Teaching in China Episode 1

(The author of this article, Mr. Timbray Shafer in picture above, is an English teacher at Yiling American High School)

This past summer, I went on a two week Euro-trip filled with flights on cramped budget airlines. In comparison, my ride from New York City to Beijing on Air China felt luxurious: Leg room, televisions, pillows and blankets, food, drinks. The only disappointment was realizing just how bad my Chinese was. The dozens of lessons I took on my phone felt worthless as I attempted to understand the in-flight announcements and conversations around me. My appearance doesn’t help. My mother was born in China, and therefore my face probably suggests some semblance of competence in the language of my ancestors, but this is a suggestion I will have to get used to disappointing. Though I have traveled to ten other countries, this is my first time in China, and also the first time I have lived and worked in another country. Knowing this made me a bit frightened as I realized just how little of the language I could comprehend.

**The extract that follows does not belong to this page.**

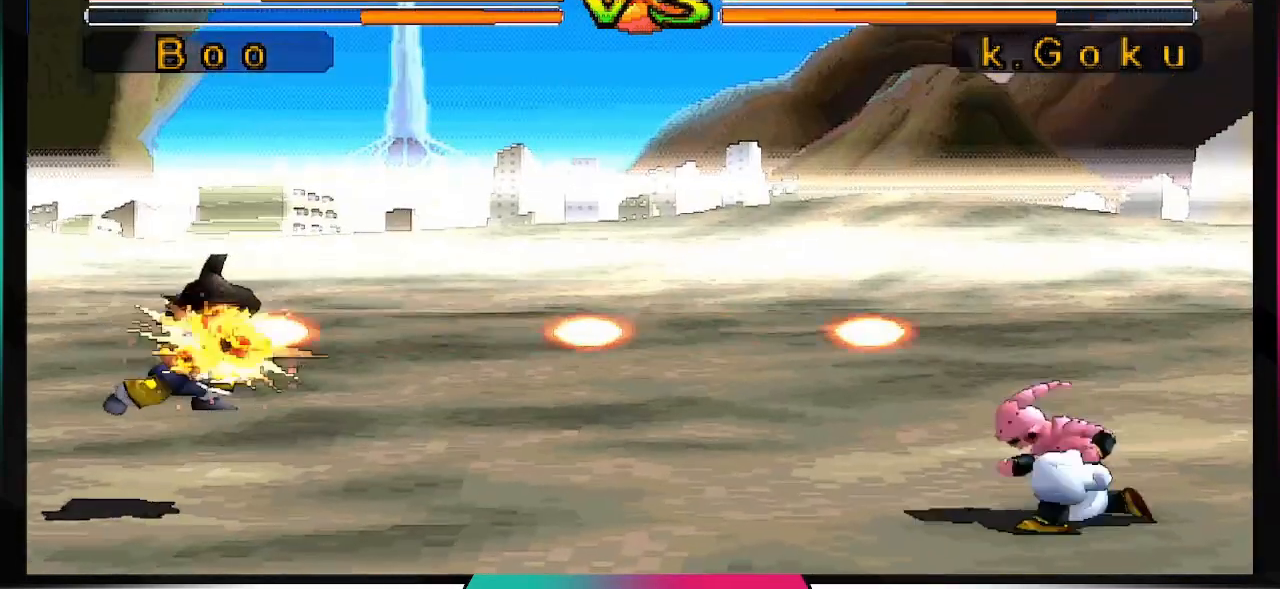
{"buttons": ["CROSS", "DPAD_DOWN"], "left_stick": "center", "right_stick": "center", "events": []}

But my disappointment didn’t last long. I have long longed to explore a country and culture that differ greatly from what I know. Stepping off the plane and looking across the vast Beijing airfield, Talking Head’s “Houses in Motion” blaring from my iPod, I felt the excitement that I had hoped for. I understood when a woman next to me said ‘kan shu,’ pointed at the book I was reading and gave me a thumbs up. As I went through the airport, I was in awe of the beautiful signs and statues.

The next few days spent in Beijing were both enlightening and enjoyable. It was filled with delicious food, meeting wonderful people, and seeing inspiring sights. I often was in pain walking after a meal, because I couldn’t help myself from continuing to eat long after my stomach urged me to quit. We met several hosts and guides who were both generous and informative. One great experience came when we learned how to prepare some traditional tea. I was the least successful, spilling water and burning my fingers numerous times. This did nothing to dull my enthusiasm, however. Additionally, I will never forget all of the stunning buildings and sites we saw, which include the famous Drum and Bell Towers, the Fire God Temple, Houhai, Tiananmen Square, the Forbidden City, and the Summer Palace. Perhaps my favorite sight was the Mutianyu section of the Great Wall. The ancient wall lived up to its reputation. Kenneth, another teacher at Yiling American High School, and I hiked as far as we were allowed, huffing heavily by the end, but unwilling to stop due to the thrill of traversing the wonder with people from all over the world and the beauty of the mountains around us. Whenever I am at places of such beauty, I try my best to soak them in fully by reminding myself how rare of an opportunity it is to see such a marvelous place.

Going to Beijing was a glorious introduction to China and the culture that I have found so exciting. It was a wonderful way to prepare for coming to Yichang and settling into the city where I am happy to be teaching and living for the foreseeable future, and I can’t be grateful enough for how warmly I was welcomed.